Property boundaries are a thing that is often defined when buying your home. Most of us remember the utter joy we felt when we’d finally saved the money we needed to buy our own home. Home is where the heart is, isn’t that what they say? It’s where we go to rest and to spend time with those we love. It’s where we do our thinking, planning and pondering. Home is a wonderful place to be.
When property boundary disputes arise, it can feel as though somebody is trying to take a little bit of what’s ours. Not only does it make us feel territorial to an extent most of us have never felt before, but it can upset our relationship with our neighbours; something that can severely impact how comfortable we feel at home.
It is really important that boundary disputes are dealt with property because they can escalate and become expensive and nasty. If you have big plans for your property, or if you know that your neighbour does and you are not wholly comfortable with it, it’s a good idea to clue yourself up on the best way to deal with a boundary dispute.
Here are our top tips.
Avoid the property boundaries talk happening in the first place
If you’re planning on replacing a bush with a fence or vice versa, it’s a good idea to speak to your neighbour about your plans before you do anything. Sudden actions are the most common cause of boundary disputes.
You might be perfectly capable of proving that the bush you ripped up without consulting your neighbour did belong to you, but if they’re angry about it and they take you to court, the experience will be costly and create tension between you. Communication is key.
Unless your land is significantly expensive, the costs to resolve a boundary dispute can very quickly spiral to outweigh what your land is worth, so it is a good idea to come to a peaceful resolution and compromise as quickly as you can.
How do I find out where my house boundaries are?
It’s really important that you know where your land ends and your neighbours begins. You can use the government website to search for property information from HM Land Registry. This will give you a good idea of what land you actually own.
If you need to prove your property ownership in court, this website will not be enough. Instead, you’ll need an official copy of the land register.
How do I resolve a property boundaries dispute?
If it’s too late for compromise and you’re already involved in a boundary dispute, you’ll need to seek advice from a chartered land surveyor, or a chartered surveyor who specialises in boundary disputes.
Boundaries are not always clear, even on legal documents. Your hired professional will try to prove that the disputed land belongs to you by checking the official property deeds and consulting official land registry records.
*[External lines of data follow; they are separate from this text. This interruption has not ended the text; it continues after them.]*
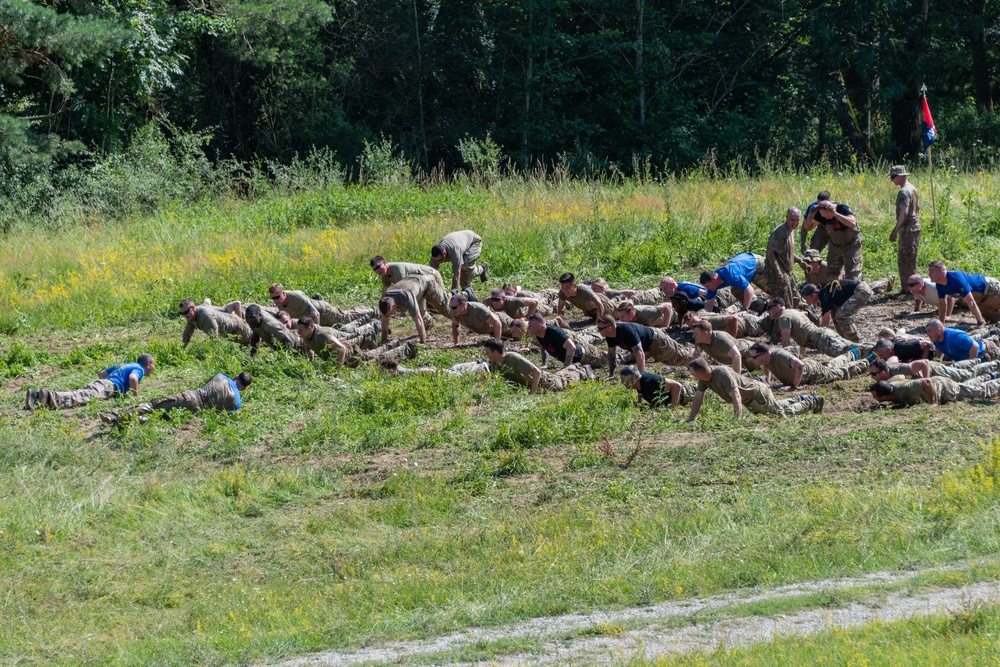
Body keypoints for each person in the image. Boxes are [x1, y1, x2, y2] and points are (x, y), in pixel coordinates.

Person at [685, 358, 823, 422]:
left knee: (781, 415)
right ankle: (800, 399)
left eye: (693, 373)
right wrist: (691, 419)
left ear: (700, 373)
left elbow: (736, 396)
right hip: (750, 399)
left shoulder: (722, 374)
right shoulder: (703, 379)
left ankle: (811, 402)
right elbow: (698, 397)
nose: (692, 376)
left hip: (757, 394)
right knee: (775, 407)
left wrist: (736, 420)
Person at [100, 372, 251, 424]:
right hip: (199, 412)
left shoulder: (221, 376)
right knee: (162, 418)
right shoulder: (236, 401)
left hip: (192, 396)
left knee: (155, 405)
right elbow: (223, 415)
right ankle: (127, 421)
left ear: (236, 376)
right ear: (244, 388)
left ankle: (117, 417)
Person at [26, 355, 154, 410]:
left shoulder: (126, 364)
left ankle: (40, 398)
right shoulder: (139, 369)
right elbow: (133, 378)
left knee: (79, 394)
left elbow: (102, 373)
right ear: (148, 365)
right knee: (78, 398)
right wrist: (135, 396)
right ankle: (40, 396)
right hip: (108, 386)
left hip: (101, 382)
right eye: (153, 365)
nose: (153, 368)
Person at [595, 315, 697, 377]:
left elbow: (640, 354)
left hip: (656, 340)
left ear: (610, 327)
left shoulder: (626, 331)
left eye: (600, 328)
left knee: (680, 357)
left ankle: (701, 356)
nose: (598, 331)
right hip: (649, 347)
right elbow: (611, 355)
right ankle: (698, 358)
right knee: (672, 360)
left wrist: (641, 376)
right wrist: (611, 374)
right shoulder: (609, 335)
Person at [296, 317, 415, 369]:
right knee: (375, 354)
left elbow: (342, 349)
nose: (298, 332)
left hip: (351, 355)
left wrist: (337, 371)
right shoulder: (306, 335)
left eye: (301, 330)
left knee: (377, 359)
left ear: (310, 328)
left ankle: (407, 347)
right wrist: (311, 362)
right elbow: (308, 347)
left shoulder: (321, 335)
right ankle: (375, 340)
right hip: (344, 354)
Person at [482, 338, 593, 392]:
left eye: (487, 352)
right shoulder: (494, 362)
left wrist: (532, 392)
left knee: (564, 382)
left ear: (495, 353)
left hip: (543, 382)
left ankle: (583, 371)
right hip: (530, 383)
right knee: (559, 375)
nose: (486, 355)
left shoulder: (513, 358)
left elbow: (537, 372)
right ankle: (574, 367)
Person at [765, 298, 860, 358]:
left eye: (769, 308)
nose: (767, 311)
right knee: (853, 347)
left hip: (819, 339)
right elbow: (802, 333)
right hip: (823, 333)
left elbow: (786, 342)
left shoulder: (783, 318)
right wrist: (802, 356)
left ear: (777, 307)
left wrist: (786, 360)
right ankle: (873, 350)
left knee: (847, 354)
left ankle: (872, 356)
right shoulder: (793, 311)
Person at [750, 342, 867, 389]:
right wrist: (768, 381)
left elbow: (799, 365)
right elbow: (767, 365)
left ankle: (868, 361)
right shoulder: (766, 359)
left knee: (841, 373)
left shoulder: (779, 355)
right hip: (810, 368)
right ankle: (853, 353)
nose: (753, 360)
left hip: (812, 373)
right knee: (831, 365)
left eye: (754, 357)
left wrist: (793, 387)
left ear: (763, 355)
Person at [801, 190, 862, 280]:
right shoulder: (822, 214)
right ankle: (837, 291)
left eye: (827, 215)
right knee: (832, 276)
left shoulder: (843, 209)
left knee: (852, 276)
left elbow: (852, 223)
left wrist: (835, 214)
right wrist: (811, 215)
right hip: (835, 246)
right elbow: (808, 227)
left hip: (851, 245)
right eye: (823, 216)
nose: (825, 218)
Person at [378, 273, 451, 343]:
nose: (391, 315)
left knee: (444, 309)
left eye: (391, 314)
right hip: (415, 289)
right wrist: (384, 340)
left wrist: (423, 342)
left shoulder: (406, 298)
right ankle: (430, 325)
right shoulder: (386, 301)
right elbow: (385, 321)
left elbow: (418, 320)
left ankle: (455, 297)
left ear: (394, 306)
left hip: (427, 283)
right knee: (422, 316)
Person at [269, 283, 376, 326]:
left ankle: (373, 311)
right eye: (273, 298)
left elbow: (315, 314)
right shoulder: (279, 303)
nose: (275, 300)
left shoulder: (297, 297)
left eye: (277, 297)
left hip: (323, 312)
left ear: (283, 293)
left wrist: (315, 332)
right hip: (311, 318)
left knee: (346, 318)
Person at [927, 261, 1000, 325]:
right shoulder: (939, 285)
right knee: (994, 321)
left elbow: (971, 301)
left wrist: (980, 322)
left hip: (991, 290)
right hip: (980, 302)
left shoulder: (956, 279)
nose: (929, 274)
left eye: (931, 271)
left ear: (941, 271)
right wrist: (941, 324)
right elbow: (942, 304)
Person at [800, 279, 873, 342]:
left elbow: (825, 323)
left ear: (813, 295)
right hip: (858, 290)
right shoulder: (825, 294)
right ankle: (844, 339)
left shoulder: (825, 297)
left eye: (807, 299)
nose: (807, 302)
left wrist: (818, 338)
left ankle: (854, 340)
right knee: (835, 314)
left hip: (861, 290)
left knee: (841, 315)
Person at [527, 313, 609, 368]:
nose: (529, 328)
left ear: (539, 325)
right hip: (579, 362)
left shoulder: (554, 332)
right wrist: (544, 364)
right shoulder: (539, 335)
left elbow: (571, 347)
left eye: (530, 326)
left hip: (588, 356)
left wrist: (566, 367)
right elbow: (543, 346)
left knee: (614, 358)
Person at [889, 165, 921, 294]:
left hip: (908, 228)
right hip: (914, 227)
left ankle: (910, 289)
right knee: (910, 258)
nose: (892, 180)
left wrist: (895, 231)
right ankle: (911, 287)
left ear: (900, 176)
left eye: (893, 177)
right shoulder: (912, 188)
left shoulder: (903, 192)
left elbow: (904, 212)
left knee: (906, 259)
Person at [870, 375, 1000, 406]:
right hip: (939, 383)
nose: (874, 399)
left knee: (980, 393)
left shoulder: (905, 390)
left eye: (876, 396)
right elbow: (902, 376)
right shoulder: (890, 384)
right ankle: (991, 375)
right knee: (966, 387)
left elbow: (926, 381)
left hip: (945, 389)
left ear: (884, 396)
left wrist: (934, 402)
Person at [699, 252, 766, 312]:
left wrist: (744, 309)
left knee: (772, 289)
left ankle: (774, 304)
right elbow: (708, 306)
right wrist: (704, 317)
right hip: (743, 270)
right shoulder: (712, 286)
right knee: (737, 291)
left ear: (714, 279)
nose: (707, 289)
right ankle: (764, 308)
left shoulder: (731, 274)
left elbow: (750, 290)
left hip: (755, 263)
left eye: (707, 286)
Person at [764, 207, 802, 307]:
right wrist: (779, 273)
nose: (795, 223)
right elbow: (770, 253)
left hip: (786, 272)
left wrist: (799, 261)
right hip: (777, 272)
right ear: (786, 217)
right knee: (784, 303)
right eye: (792, 220)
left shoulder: (791, 230)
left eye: (797, 220)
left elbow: (786, 251)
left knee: (796, 298)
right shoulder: (780, 232)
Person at [179, 298, 252, 348]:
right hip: (231, 333)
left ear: (193, 308)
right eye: (182, 313)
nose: (185, 315)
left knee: (256, 344)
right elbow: (187, 334)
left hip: (239, 329)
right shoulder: (190, 317)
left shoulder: (205, 315)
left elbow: (214, 337)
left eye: (186, 312)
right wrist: (181, 350)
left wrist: (213, 355)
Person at [689, 319, 754, 374]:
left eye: (696, 334)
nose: (693, 336)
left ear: (705, 333)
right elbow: (696, 354)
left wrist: (737, 378)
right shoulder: (699, 341)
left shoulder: (720, 339)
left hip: (749, 354)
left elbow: (737, 355)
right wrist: (693, 370)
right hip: (735, 361)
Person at [868, 357, 1000, 384]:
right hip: (933, 369)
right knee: (956, 368)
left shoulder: (902, 369)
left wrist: (927, 379)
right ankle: (981, 360)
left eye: (873, 374)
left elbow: (924, 362)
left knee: (966, 375)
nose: (872, 377)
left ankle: (995, 364)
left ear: (883, 372)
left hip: (933, 369)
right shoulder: (887, 369)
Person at [450, 292, 517, 343]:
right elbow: (455, 324)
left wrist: (497, 344)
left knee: (523, 333)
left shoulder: (478, 309)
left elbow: (497, 323)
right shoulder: (456, 312)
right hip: (495, 332)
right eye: (451, 307)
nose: (452, 310)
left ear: (463, 304)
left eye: (454, 307)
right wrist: (456, 342)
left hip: (505, 324)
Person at [620, 365, 696, 408]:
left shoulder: (651, 382)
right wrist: (640, 402)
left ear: (632, 380)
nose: (622, 383)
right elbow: (640, 389)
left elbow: (677, 386)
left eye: (623, 380)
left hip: (689, 393)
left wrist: (671, 408)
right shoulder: (637, 381)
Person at [925, 319, 1000, 361]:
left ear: (939, 330)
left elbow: (975, 347)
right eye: (927, 331)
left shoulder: (954, 336)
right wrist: (937, 362)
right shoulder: (935, 339)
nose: (927, 334)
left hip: (986, 351)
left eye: (929, 331)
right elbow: (939, 351)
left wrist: (970, 365)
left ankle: (994, 335)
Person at [370, 256, 440, 296]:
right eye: (375, 269)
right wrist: (382, 305)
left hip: (432, 274)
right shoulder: (384, 274)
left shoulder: (398, 270)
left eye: (378, 267)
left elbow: (404, 291)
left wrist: (403, 312)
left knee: (442, 301)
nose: (377, 271)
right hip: (421, 283)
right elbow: (385, 289)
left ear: (384, 263)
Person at [590, 278, 662, 306]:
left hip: (642, 296)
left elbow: (629, 293)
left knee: (658, 295)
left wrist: (633, 301)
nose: (593, 290)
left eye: (594, 288)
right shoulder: (603, 295)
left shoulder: (609, 292)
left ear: (602, 288)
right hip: (641, 296)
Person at [871, 336, 936, 363]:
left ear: (889, 350)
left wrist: (923, 361)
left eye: (882, 355)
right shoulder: (889, 344)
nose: (881, 358)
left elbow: (926, 344)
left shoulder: (902, 347)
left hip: (933, 353)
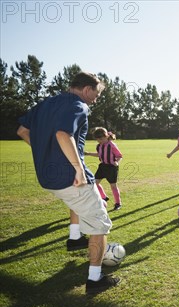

It’s frustrating, but these issues can be subjective. You might find a professional who agrees that a piece of land is yours, whilst your neighbour could find another who believes it’s theirs.
Search for a legal professional with a proven track record for solving boundary disputes and pitch them your problem. They’ll tell you whether it is likely that you will win should you choose to take your neighbour to court.
How do I solve a dispute on an invisible property boundary?
If you share a party wall with your neighbour, you must obtain the agreement of the person you share the wall with before you carry out any work. This includes side walls of semi-detached or terraced houses, as well as garden walls that extend across both sides of a boundary.
You cannot do any of the following work without obtaining the permission of your neighbour:
- Knock down and rebuild the wall
- Cut into the wall
- Increase the height
- Strengthen the wall
- Strengthen the foundation of the wall
- Place a damp proof layer within the wall
- Cut a flashing into a building adjoining the wall.
If your neighbour refuses to give you permission to complete these works you must obtain a formal award to complete them under the Party Wall etc. Act 1996 from a Party Wall Surveyor.
Don’t worry, adding shelves and hanging pictures are usually not affected by the Party Wall Act. The rules are in place to stop you from damaging the structural integrity of a wall you share responsibility for, not to stop you from re-plastering or putting up wallpaper.
Where do I go for advice?
Property boundaries disputes can be complicated, and we know that. If you really don’t know where to start, we recommend that you speak to a professional, no matter what stage of your dispute you’re at.